* [Your instructions]
Reproduce, without alteration, every line of the data; exclude the images.

* [Task data]
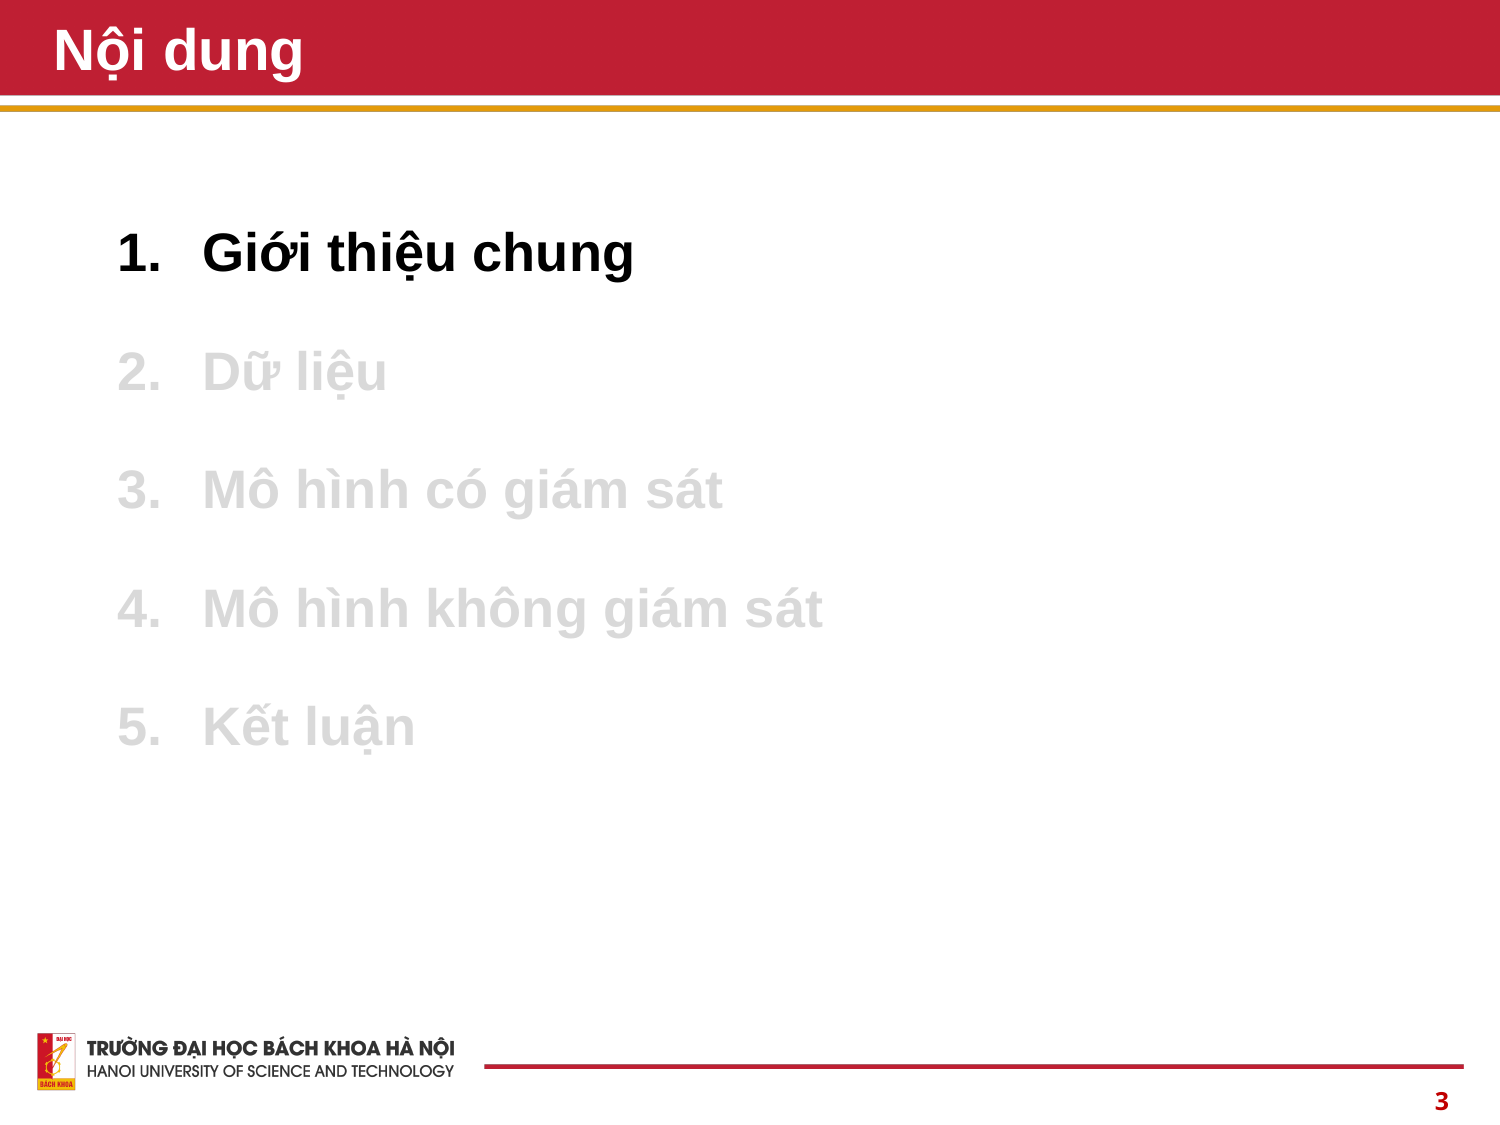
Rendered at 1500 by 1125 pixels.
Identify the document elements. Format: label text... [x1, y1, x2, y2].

slide_number 3 [1126, 1078, 1464, 1125]
title Nội dung [38, 12, 1462, 87]
text_box Giới thiệu chung Dữ liệu Mô hình có giám sát Mô hình không giám sát Kết luận [103, 177, 1397, 892]
picture [0, 0, 1500, 1125]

* [Solution for this exercise]
Rendered at 1500 by 1125 pixels.
Identify the document elements. Format: label text... [x1, y1, x2, y2].

slide_number 3 [1126, 1078, 1464, 1125]
title Nội dung [38, 12, 1462, 87]
text_box Giới thiệu chung Dữ liệu Mô hình có giám sát Mô hình không giám sát Kết luận [103, 177, 1397, 892]
picture [0, 0, 1500, 1125]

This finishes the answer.